I mean, it got an incredible amount of news coverage, and we did see the stock market move. Whether this was actually caused by this S&P note or not, I don't know. But, you know, it's interesting to look at what happened in the bond market, which is essentially nothing.
And I find that really interesting because, you know, you're going to think, if some investors are worried about what S&P is saying, it's going to be bond investors. They're the ones actually lending the U.S. all this money to fund the deficits.
And if you look, the interest rate on treasury bonds, basically, how much the government has to pay to borrow money, it actually fell a little bit yesterday. So bond investors seem to look at this report and say, what - we knew this already. What's the big deal?
CONAN: Yet - and by the way, the stock market is back up, at least a little bit, today, but...
GOLDSTEIN: Right. Yeah, right.
CONAN: ...so it's not - it's not Black Monday, but in any stretch, the other factor might be that the gold market went up because people said, if the U.S. treasury is not any good, let's put our money in gold.
GOLDSTEIN: Yeah. I mean, it's, you know, it's a risky game to look at what the stock market does one day, and the sign of cause to it, right? You could certainly imagine that if interest rates on treasury bonds had gone up yesterday, all of the news stories would have said, they went up because of this S&P report. I mean, we have - it's a risky game to look at causes in one-day movements in markets.
CONAN: Yet, if the political fight over the debt ceiling, the amount, this 14.3 million basically, the United States...
CONAN: Trillion, excuse me - that the United States is allowed to borrow...
CONAN: ...we're going to run out - we're going to hit that ceiling soon, and there's some juggling they can do and extend the deadline until early July. But nevertheless, if the political fight over raising the debt ceiling - nobody wants to vote for that - but if the political fight over that extends out over time, isn't every everybody get to start to get nervous?
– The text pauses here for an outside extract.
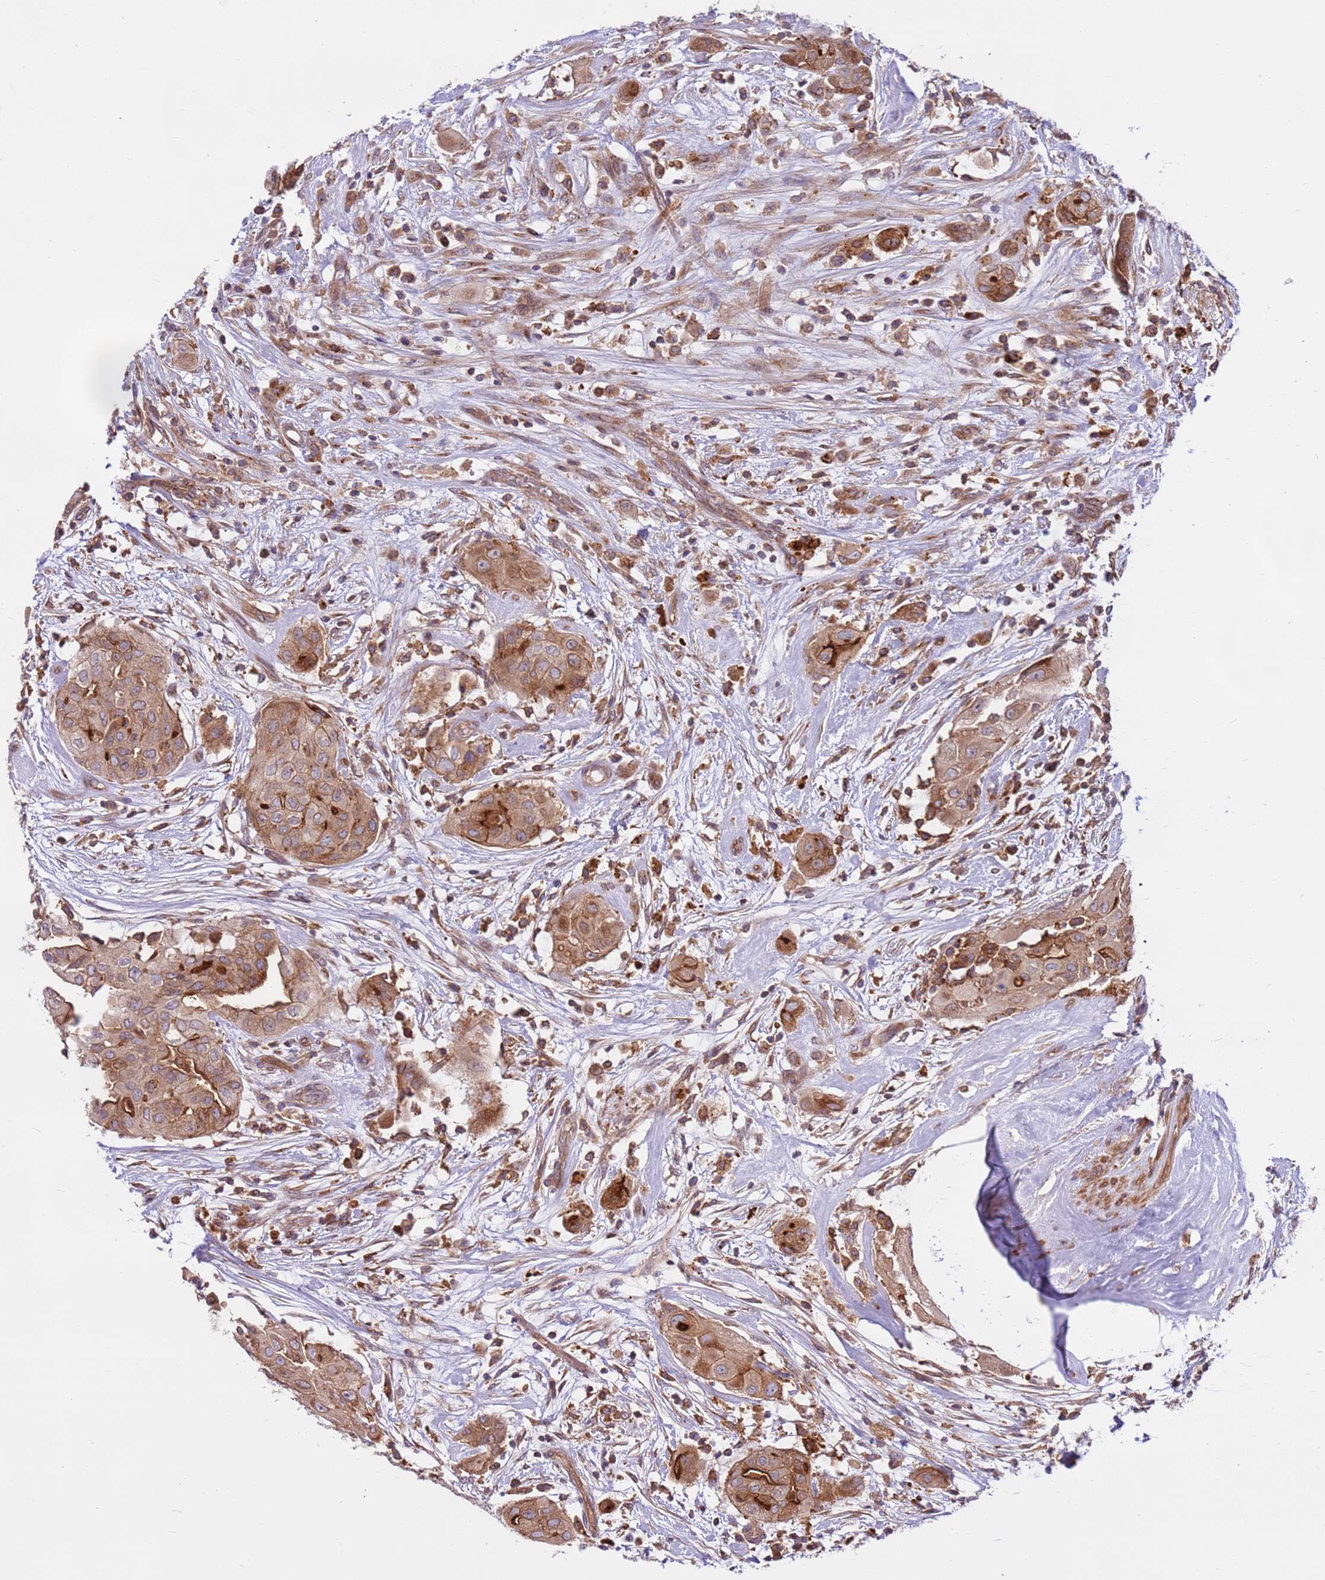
{"staining": {"intensity": "moderate", "quantity": ">75%", "location": "cytoplasmic/membranous"}, "tissue": "thyroid cancer", "cell_type": "Tumor cells", "image_type": "cancer", "snomed": [{"axis": "morphology", "description": "Papillary adenocarcinoma, NOS"}, {"axis": "topography", "description": "Thyroid gland"}], "caption": "Immunohistochemical staining of papillary adenocarcinoma (thyroid) reveals medium levels of moderate cytoplasmic/membranous staining in about >75% of tumor cells. (brown staining indicates protein expression, while blue staining denotes nuclei).", "gene": "DDX19B", "patient": {"sex": "female", "age": 59}}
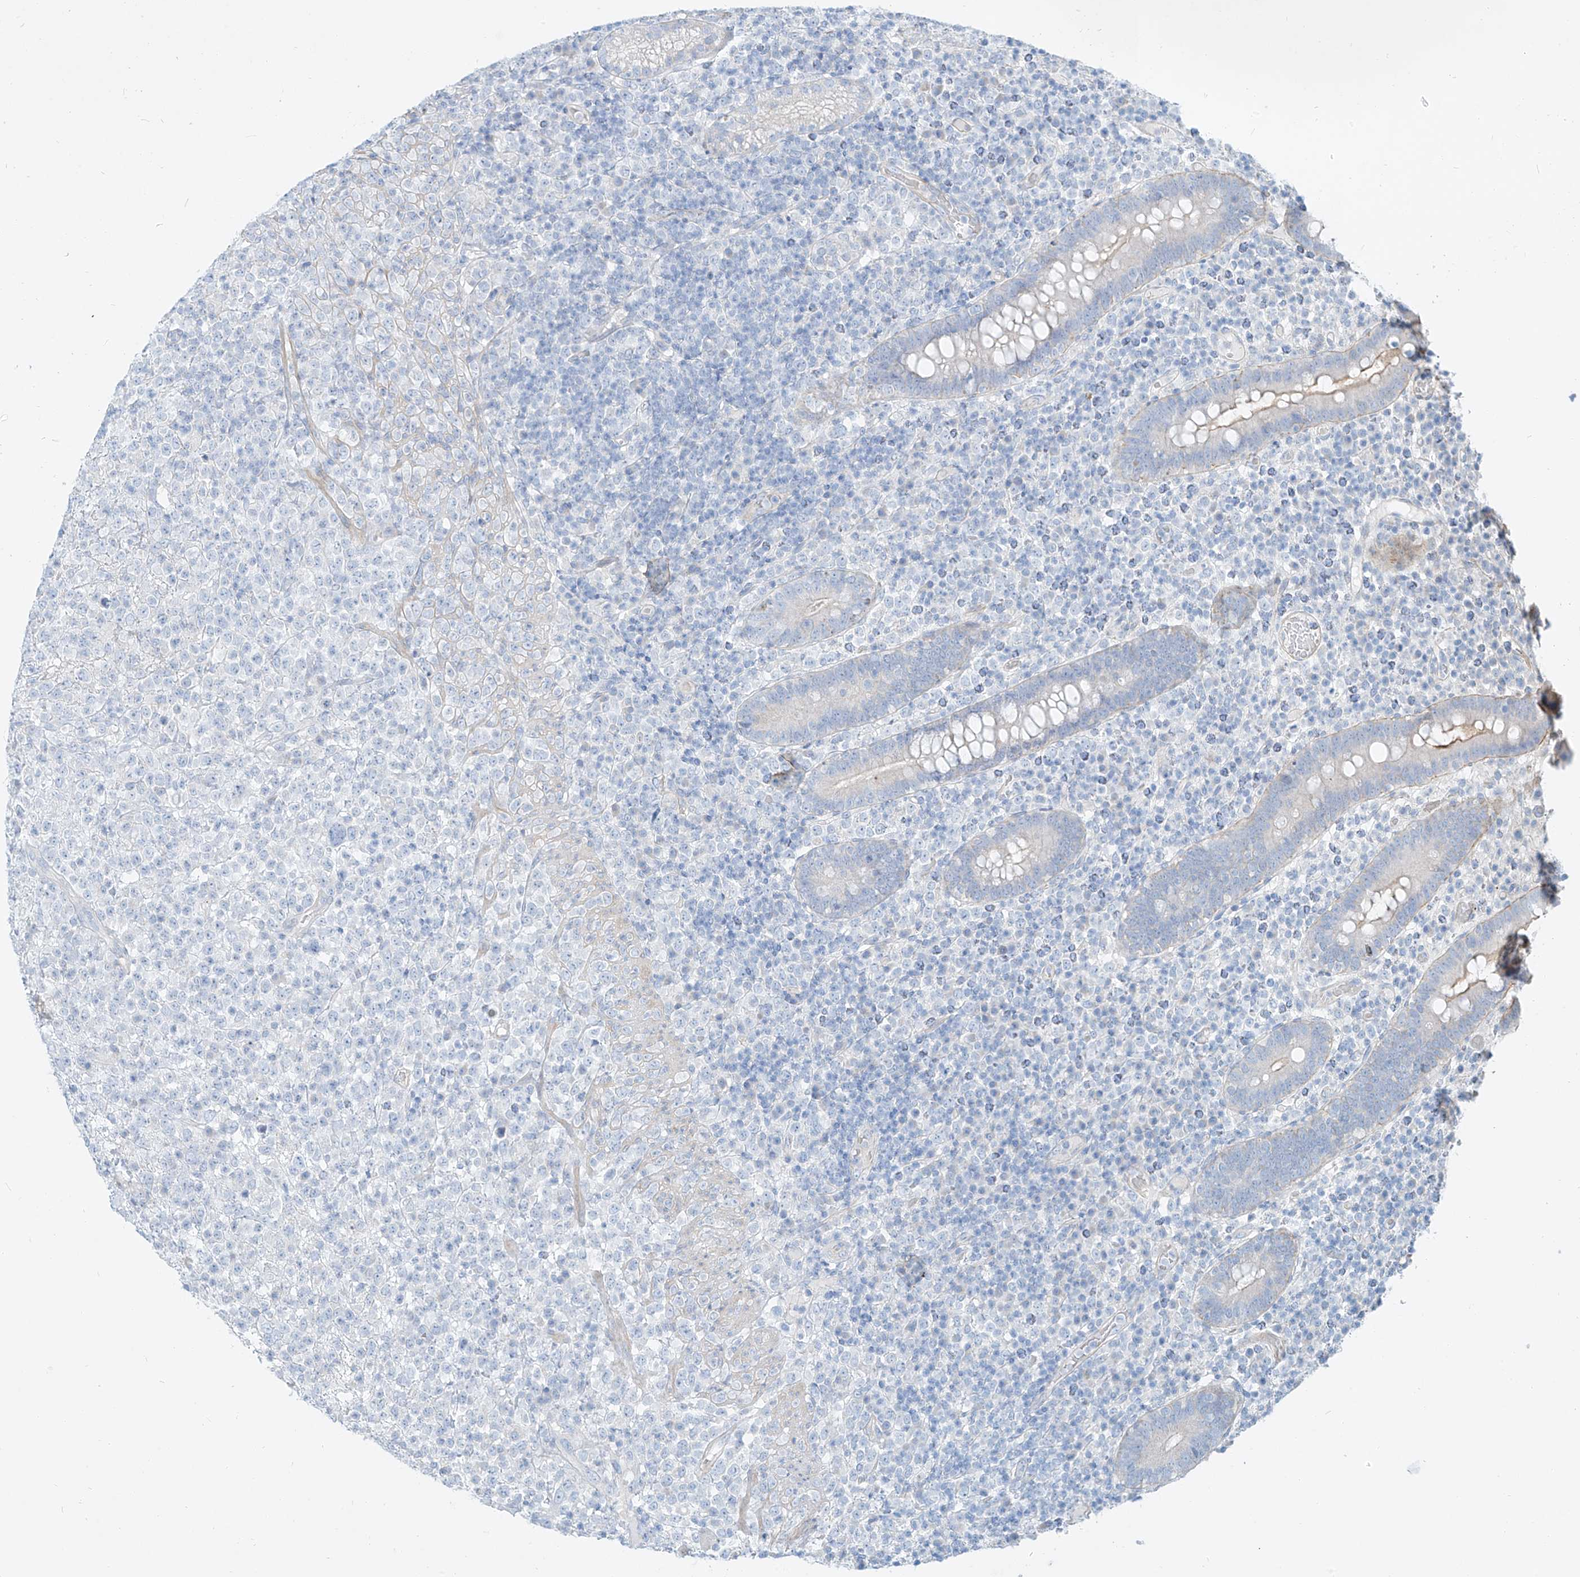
{"staining": {"intensity": "negative", "quantity": "none", "location": "none"}, "tissue": "lymphoma", "cell_type": "Tumor cells", "image_type": "cancer", "snomed": [{"axis": "morphology", "description": "Malignant lymphoma, non-Hodgkin's type, High grade"}, {"axis": "topography", "description": "Colon"}], "caption": "High power microscopy micrograph of an immunohistochemistry micrograph of lymphoma, revealing no significant positivity in tumor cells. (DAB immunohistochemistry (IHC) visualized using brightfield microscopy, high magnification).", "gene": "AJM1", "patient": {"sex": "female", "age": 53}}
GOLDSTEIN: Well, I do think it's important to distinguish between the short term and the long term here. S&P didn't mention the debt ceiling at all in their note. They're all about the next few years. It's pretty clear that S&P thinks the debt ceiling thing is going to get resolved. That is certainly - the debt ceiling is sort of the daily debate, right now. But that debate will likely be worked out, and what they're fighting over will likely be short-term things.
There is this separate longer-term debate that's going on right now in parallel with the debt ceiling debate. And it's easy, you know, politicians sort of confuse them and mix them up and it's easy to confuse them. But S&P is clearly focused on the longer term, and both the Ryan plan from the Republicans and President Obama's plan for the Democrats, those are really about the long term.
When we look, you know, three years at, five years at, 10 years at and what we really see is rising health care costs causing big fiscal troubles for the U.S. government through Medicare and Medicaid and other health care programs, I mean, that's the real long-term question. The debt ceiling is sort of the short-term political debate of the day, but that's not what S&P is worried about.
CONAN: We'll keep our eye on both those debates. Jacob Goldstein, thanks for your time.
GOLDSTEIN: Thanks very much.
CONAN: Jacob Goldstein, an NPR correspondent who blogs for PLANET MONEY, and he joined us from our bureau in New York.